Some applications requiring many different conductors prefer that a cable be very flexible, supple, or “floppy.” This has been achieved by providing a shielding braid that loosely receives the wires, as disclosed in U.S. Pat. No. 6,734,362, which is incorporated herein by reference. Because the braid is formed of bare metal wires, it may have an abrasive effect on the bundle of signal wires in certain applications where flexing and external stresses are extreme. Such abrasion may generate open failures in the individual shield wires of coaxial wire components, generating signal noise during operation due to shorting between the now-open wire shield and the outer braided cable shield. Other failure modes include abrasion of wire insulation, which may expose the signal conductors to shorting with the braid or to each other. This is critical because the compact size desired for many such cables requires a very thin insulation layer (in the range of 0.001 to 0.010 inches) on each wire.
Because the stresses and wear are generally concentrated at the ends of a cable near strain relief elements such as disclosed in U.S. Pat. No. 6,672,894 (incorporated herein by reference), measures have been taken to protect the cable bundle at such stress points. As disclosed in U.S. Pat. No. 6,580,034 (incorporated herein by reference), the cable bundle may be wrapped at its ends near the stress points with a low-friction Teflon tape. While effective, this reduces the benefits of a loose shield, which provides the desired supple effect. Tape-wrapped wires are captured in a bundle that does not readily flatten to permit easy bending to small radiuses. This is not problematic for many applications, because the flexibility remains excellent over nearly the entire length of the cable. However, in some applications, flexibility near the ends is a valued characteristic that is preferably not sacrificed. Moreover, for applications in which there is a risk of damage due to intense stresses causing wear anywhere along the entire cable length, wrapping the entire cable bundle with tape to prevent such wear unacceptably sacrifices the flexibility desired for many applications.
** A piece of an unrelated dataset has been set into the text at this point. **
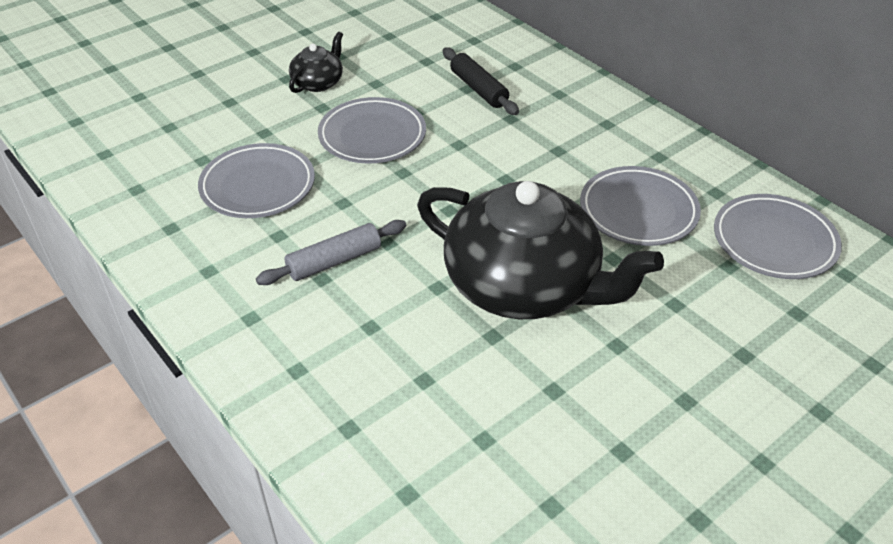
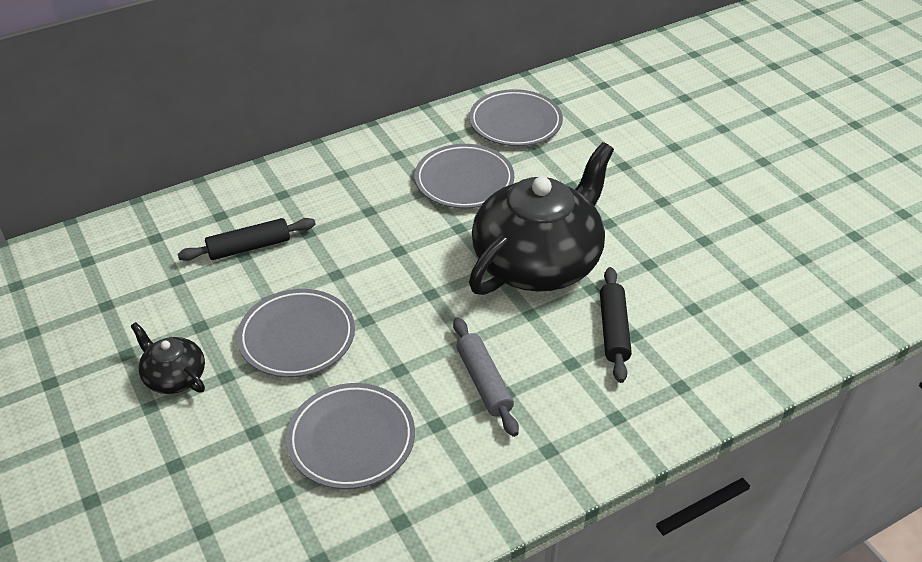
camera: 80 degrees left, 0 degrees up
none -> black rolling pin [600,267,632,383]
The present invention overcomes the limitations of the prior art by providing a cable assembly having a plurality of wires, each having a first end and an opposed second end. A sheath including an shield encompasses all the wires. The shield is a braid formed of a plurality of braid wires, and each of the braid wires has an insulating coating. The wires of the braid may be gathered at an end into a pigtail. The insulation is removed from the wires at the pig tail. The insulation may be removed by dipping the pigtail in a high temperature solder bath.